JOB ITEM =
In the response to reviewers below, why was the proof of Lemma 1 given only for undirected graphs with no self-loops?

First of all we want to thank the reviewers for their
deep and careful revision of the paper, and their very constructive
comments. All their suggestions will be carefully addressed in the
camera-ready/revision of the paper. Below we just address the main
issues (though all reviewers reported only minor issues).
Rev. #1
(Assigned_Reviewer_4) ======
We will add the requested
reference to the relaxation of the Frobenius norm optimization.
We
will add supporting references regarding the theoretical guarantees of
group Lasso, which are not just heuristics, to produce joint active sets.
While the proof of Lemma 1 is given for undirected graphs with no
self-loops, the result holds for directed graphs and with self-loops. We
chose to include this reduced version in order to keep the proof simple,
and also because of space restrictions. However, the proof is very
similar.
We will discuss more the noise issue for the multimodal
experiment; note that at high noise, the actual matching is lost and then
the real relevance of matching the graphs is doubtful. In other words,
the validity of the match at high noise is not clear, since the graphs are
not matchable/compatible any more. We will discuss this further in the
revision.
The goal of the fMRI experiment was indeed to further
validate the approach, we will discuss this further and illustrate also
how this technique helps in classification, meaning classifying for
example gender from the network graph.
We will clarify and correct
the issue with "real data" for the experiments.
Rev. #2
(Assigned_Reviewer_5) ======
An L1 norm inside the group term
in (2), due to the separability of the norm, will not promote group
sparsity but general sparsity on the matrix itself. Therefore, the
optimization would force both matrices AP and PB to be sparse, but with no
link between their support. This will be made clear in the revised version
We will add convergence details (not only empirical but also
theoretical) on Algorithm 1.

PROVIDED DATA =

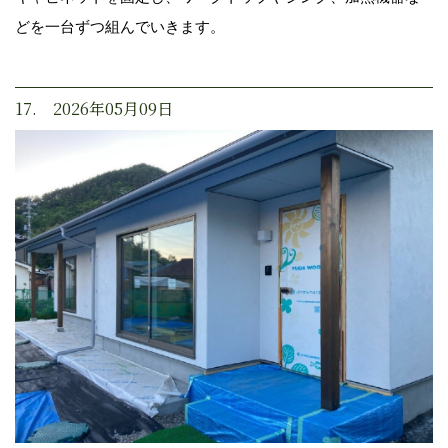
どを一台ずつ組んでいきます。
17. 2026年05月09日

TASK RESPONSE =
The authors chose that reduced version to keep the proof simple and because of space restrictions.